During Easter 2021, my peerless FDF colleague Dominic Goudie pointed out food price inflation was starting to accelerate and would hit double digits by early summer. With the national media focused on post-Brexit and Covid disruption, I had a platform.

So I started to warn about the gathering pace of price increases every time I was on the airwaves. Given that was rather a lot at the time – vastly too much for most viewers and listeners – these warnings received a lot of airtime.

Hence the email from the bank. It wanted to know why the FDF thought food price inflation was potentially out of control when its own economists disagreed. We talked them through our reasoning and why we thought the problem was more structural than had been allowed by other commentators. The bank was kind enough to listen and consider what we said.

As it turned out, they were wise to do so. Food price inflation did hit double digits and continued upwards through 2021 and throughout 2022. It remains stubbornly up there, even if the most recent figures suggest the rate of increase has started to slow. But even that means prices will continue to rise, offering a daily and very public challenge to the government’s promise to bring inflation back to low single figures by the end of the year.

The juxtaposition of that promise and the continued rise of food prices poses a big concern for the food industry. That was evinced by Liam Halligan writing this week in the Sunday Telegraph. Halligan is also a heavyweight economist and someone to whom the government listens carefully. 

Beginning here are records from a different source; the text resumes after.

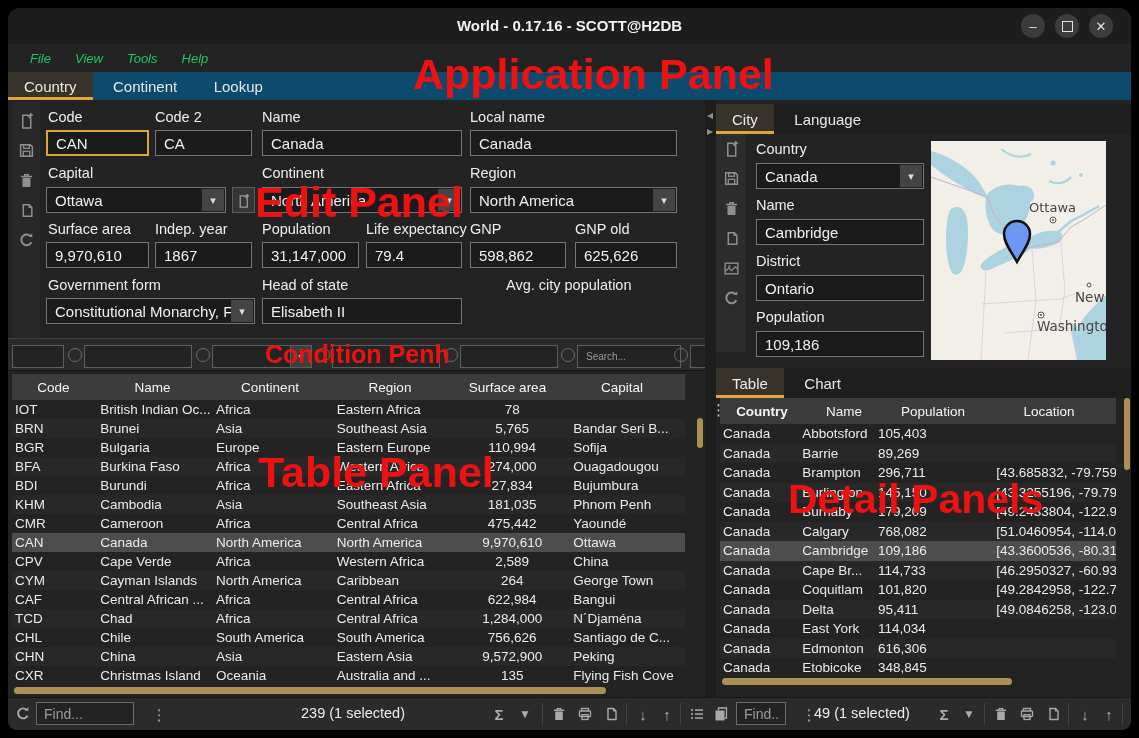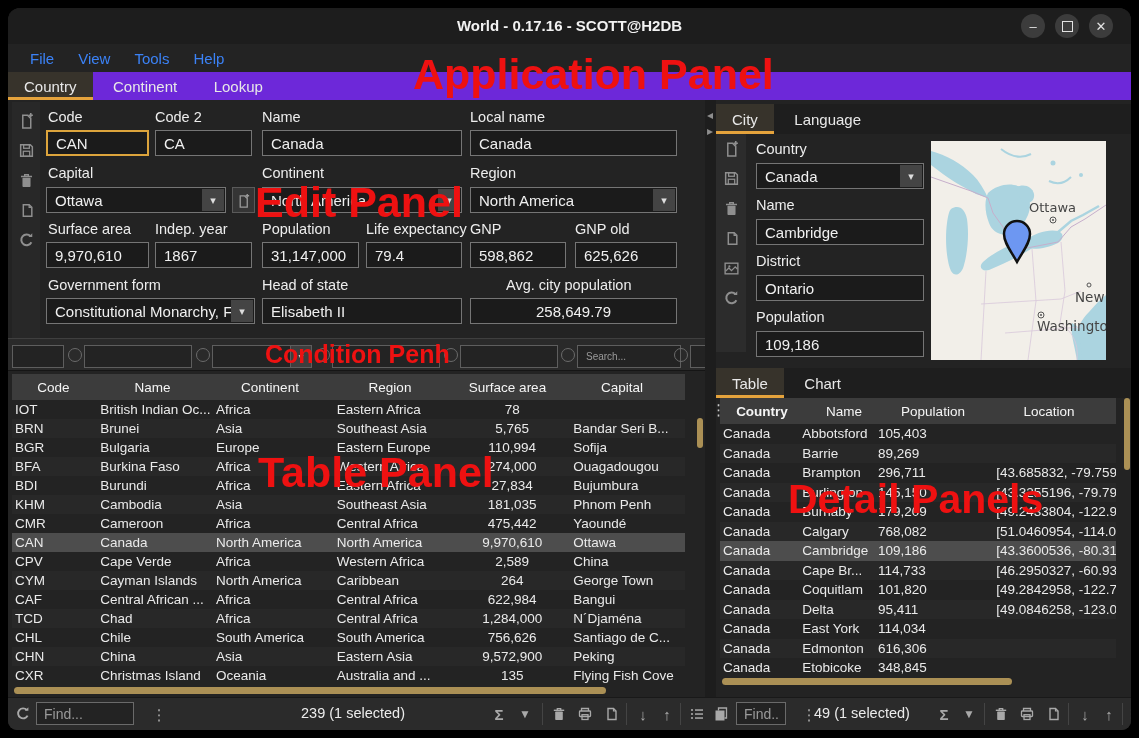--- a/index.html
+++ b/index.html
@@ -8,22 +8,22 @@
     border-radius:12px 12px 9px 9px;overflow:hidden;}
   .abs{position:absolute;box-sizing:border-box;}
   
   .titlebar{left:0;top:0;width:100%;height:36px;background:#1d1d1d;}
   .title{width:100%;text-align:center;line-height:36px;font-size:15px;font-weight:bold;color:#f2f2f2;}
   .winbtn{width:24px;height:24px;border-radius:50%;background:#3c3c3c;color:#e3e3e3;
     display:flex;align-items:center;justify-content:center;font-size:13px;top:6px;}
   .maxglyph{width:9px;height:9px;border:1.4px solid #e3e3e3;display:block;}
   
   .menubar{left:0;top:36px;width:100%;height:28px;display:flex;align-items:center;padding-left:10px;}
-  .menuitem{color:#3b82f6;font-size:15px;padding:3px 12px;}
-  .tabbar{left:0;top:64px;width:100%;height:28px;background:#6d28d9;}
+  .menuitem{color:#22c55e;font-size:13px;padding:3px 12px;font-style:italic;}
+  .tabbar{left:0;top:64px;width:100%;height:28px;background:#0c4a6e;}
   .tab{display:inline-flex;align-items:center;justify-content:center;height:28px;padding:0 16px;
     color:#e8e8e8;font-size:15px;position:relative;}
   .tab.sel{background:#37332b;}
   .tab.sel::after{content:"";position:absolute;left:0;bottom:0;width:100%;height:3px;background:#e5a33c;}
   
   .label{font-size:14.5px;color:#ededed;white-space:nowrap;}
   .input{background:#1b1b1b;border:1px solid #757575;color:#f0f0f0;font-size:15px;height:26px;
     display:flex;align-items:center;padding:0 8px;white-space:nowrap;overflow:hidden;}
   .input.focus{border:2px solid #dca43c;}
   .input.center{justify-content:center;}
@@ -240,23 +240,20 @@
   <span class="abs label" style="left:40px;top:269px;">Government form</span>
   <span class="abs label" style="left:254px;top:269px;">Head of state</span>
   <span class="abs label" style="left:498px;top:269px;">Avg. city population</span>
   <div class="abs input combo" style="left:38px;top:290px;width:209px;">
       <span>Constitutional Monarchy, F</span>
       <span class="cbtn">▾</span>
     </div>
   <div class="abs input" style="left:254px;top:290px;width:200px;">
       <span>Elisabeth II</span>
     </div>
-  <div class="abs input center" style="left:462px;top:290px;width:207px;">
-      <span>258,649.79</span>
-    </div>
 
   <div class="abs condbar">
     <div class="condbox" style="left:4px;width:50px;"></div>
     <span class="circ" style="left:60px;"></span>
     <div class="condbox" style="left:76px;width:106px;"></div>
     <span class="circ" style="left:188px;"></span>
     <div class="condbox" style="left:204px;width:78px;"></div>
     <div class="condbox sqbtn" style="left:282px;width:20px;background:#3e3e3e;">
         <span style="font-size:10px;color:#ccc;">▾</span>
       </div>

At the end of the thoughtful piece, in which he argued inflation should be on the decline in the UK economy, he focused on food prices being out of line. Perhaps, he mused, “eye-watering food prices may be at least partly explained by anti-competitive pressures along the supply chain”. Ouch.

As highlighted by the bank in 2021, by John Allan of Tesco a few weeks ago and by Halligan at the weekend: food price inflation does not fit the narrative of receding price increases. So, commentators sympathetic to the government surmise something funny must be going on, and someone must be taking advantage of our national economic difficulties to make an unrequited profit.

It’s vital that the whole food and drink industry rebuts this nonsense. From farm to fork via stores and hospitality, we must explain why food prices continue to rise while other prices have begun to stabilise or – as in the case of energy – fall.

In a febrile national polity, we cannot afford to become the villains of this argument. It is one we must win to retain the confidence of our shoppers and consumers.